RKTracer measures statement, decision, condition, MC/DC and multi-condition coverage, and runs the same way on the host, on embedded targets with or without a file system, on GPUs, and on simulators and emulators. For the wider picture of bringing this to constrained hardware, see embedded system testing. RKTracer is developed under an ISO 9001 quality management system, which matters when its output becomes verification evidence.
What to remember
- Coverage is measured against the compiled program — and the cross-compiler optimizes your firmware differently from your host compiler.
- Optimization, target-only
#ifdefbranches, intrinsics and word size all reshape control flow, so host percentages don't equal target percentages. - Use the host for fast iteration, but take the coverage of record from the same cross-compiled build that ships.
The bottom line
Host coverage is a development convenience, not a substitute for the real thing.
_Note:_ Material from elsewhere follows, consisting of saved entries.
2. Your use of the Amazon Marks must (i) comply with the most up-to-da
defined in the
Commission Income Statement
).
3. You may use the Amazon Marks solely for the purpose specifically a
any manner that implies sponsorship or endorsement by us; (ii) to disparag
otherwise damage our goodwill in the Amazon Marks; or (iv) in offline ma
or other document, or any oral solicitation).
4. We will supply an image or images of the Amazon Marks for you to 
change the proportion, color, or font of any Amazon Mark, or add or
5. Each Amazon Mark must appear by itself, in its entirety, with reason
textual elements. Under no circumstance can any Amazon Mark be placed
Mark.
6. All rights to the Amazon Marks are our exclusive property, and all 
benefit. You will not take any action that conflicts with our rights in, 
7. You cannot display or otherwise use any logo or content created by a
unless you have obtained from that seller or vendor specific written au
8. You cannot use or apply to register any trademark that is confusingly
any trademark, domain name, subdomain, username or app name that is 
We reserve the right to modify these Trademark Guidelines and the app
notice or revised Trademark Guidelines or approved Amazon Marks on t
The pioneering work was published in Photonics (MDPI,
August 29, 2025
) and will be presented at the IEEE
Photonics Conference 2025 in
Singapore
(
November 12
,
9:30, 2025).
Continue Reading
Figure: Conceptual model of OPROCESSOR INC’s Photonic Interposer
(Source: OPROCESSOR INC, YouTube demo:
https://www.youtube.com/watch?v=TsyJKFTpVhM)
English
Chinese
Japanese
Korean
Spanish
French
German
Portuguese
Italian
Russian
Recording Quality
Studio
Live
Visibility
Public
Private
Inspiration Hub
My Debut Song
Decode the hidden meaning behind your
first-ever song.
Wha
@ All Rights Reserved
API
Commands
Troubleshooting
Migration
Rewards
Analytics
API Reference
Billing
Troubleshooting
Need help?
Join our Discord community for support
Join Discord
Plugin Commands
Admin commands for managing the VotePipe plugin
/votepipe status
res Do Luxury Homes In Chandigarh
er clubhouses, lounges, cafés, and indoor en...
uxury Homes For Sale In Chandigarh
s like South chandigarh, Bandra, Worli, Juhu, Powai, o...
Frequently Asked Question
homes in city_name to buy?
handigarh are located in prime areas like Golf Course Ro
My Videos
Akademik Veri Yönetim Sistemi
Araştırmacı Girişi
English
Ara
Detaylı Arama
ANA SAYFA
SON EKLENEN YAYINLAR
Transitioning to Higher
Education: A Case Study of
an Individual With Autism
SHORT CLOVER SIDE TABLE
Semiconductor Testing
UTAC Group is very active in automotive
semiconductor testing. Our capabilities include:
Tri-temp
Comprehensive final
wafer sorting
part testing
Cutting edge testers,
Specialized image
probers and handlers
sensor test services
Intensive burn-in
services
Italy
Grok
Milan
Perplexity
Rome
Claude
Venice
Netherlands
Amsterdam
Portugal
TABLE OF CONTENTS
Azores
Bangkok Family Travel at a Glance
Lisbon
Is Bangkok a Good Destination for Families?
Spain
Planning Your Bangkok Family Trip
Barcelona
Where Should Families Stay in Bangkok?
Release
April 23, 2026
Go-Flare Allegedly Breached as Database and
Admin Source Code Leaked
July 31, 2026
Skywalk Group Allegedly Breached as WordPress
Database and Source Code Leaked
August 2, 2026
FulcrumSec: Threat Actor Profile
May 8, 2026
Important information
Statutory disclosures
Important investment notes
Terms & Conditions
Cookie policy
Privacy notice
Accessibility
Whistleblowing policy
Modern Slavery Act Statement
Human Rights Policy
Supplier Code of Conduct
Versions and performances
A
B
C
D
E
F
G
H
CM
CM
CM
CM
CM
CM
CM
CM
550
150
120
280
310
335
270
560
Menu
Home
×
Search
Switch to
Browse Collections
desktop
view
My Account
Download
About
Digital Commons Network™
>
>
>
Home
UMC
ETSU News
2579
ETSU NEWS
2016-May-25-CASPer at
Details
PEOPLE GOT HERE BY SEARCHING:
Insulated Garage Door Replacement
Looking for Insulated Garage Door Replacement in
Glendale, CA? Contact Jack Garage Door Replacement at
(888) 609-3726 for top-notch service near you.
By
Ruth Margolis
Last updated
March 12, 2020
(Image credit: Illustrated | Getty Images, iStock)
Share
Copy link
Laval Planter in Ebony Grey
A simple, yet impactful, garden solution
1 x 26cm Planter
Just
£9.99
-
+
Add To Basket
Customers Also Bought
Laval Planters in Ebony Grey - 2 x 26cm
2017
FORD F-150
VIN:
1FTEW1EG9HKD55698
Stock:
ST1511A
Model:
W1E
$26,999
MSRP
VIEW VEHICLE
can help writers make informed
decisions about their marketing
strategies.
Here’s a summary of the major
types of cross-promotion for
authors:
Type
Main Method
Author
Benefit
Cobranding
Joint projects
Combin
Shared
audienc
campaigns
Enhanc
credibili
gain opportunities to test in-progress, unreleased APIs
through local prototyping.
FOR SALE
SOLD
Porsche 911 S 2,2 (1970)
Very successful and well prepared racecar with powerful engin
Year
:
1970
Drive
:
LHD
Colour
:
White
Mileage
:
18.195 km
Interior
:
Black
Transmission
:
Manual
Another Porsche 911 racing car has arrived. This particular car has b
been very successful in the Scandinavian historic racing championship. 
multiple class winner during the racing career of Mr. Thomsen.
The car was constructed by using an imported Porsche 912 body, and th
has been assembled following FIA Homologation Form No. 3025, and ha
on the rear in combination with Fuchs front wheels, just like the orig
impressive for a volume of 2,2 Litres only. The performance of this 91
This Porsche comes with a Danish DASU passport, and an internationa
The cross-compiler that builds your firmware optimizes differently from your laptop's compiler — folding branches, swapping decisions for conditional moves, compiling target-only code in and host-only code out — and structural coverage is measured against that transformed program. A green report on the host can be perfectly true about a binary that never ships.
Develop fast on the host, then measure the coverage of record on the same cross-compiled build that flies. Get the number from the binary that ships, and host and target stop telling you two different stories about the same code.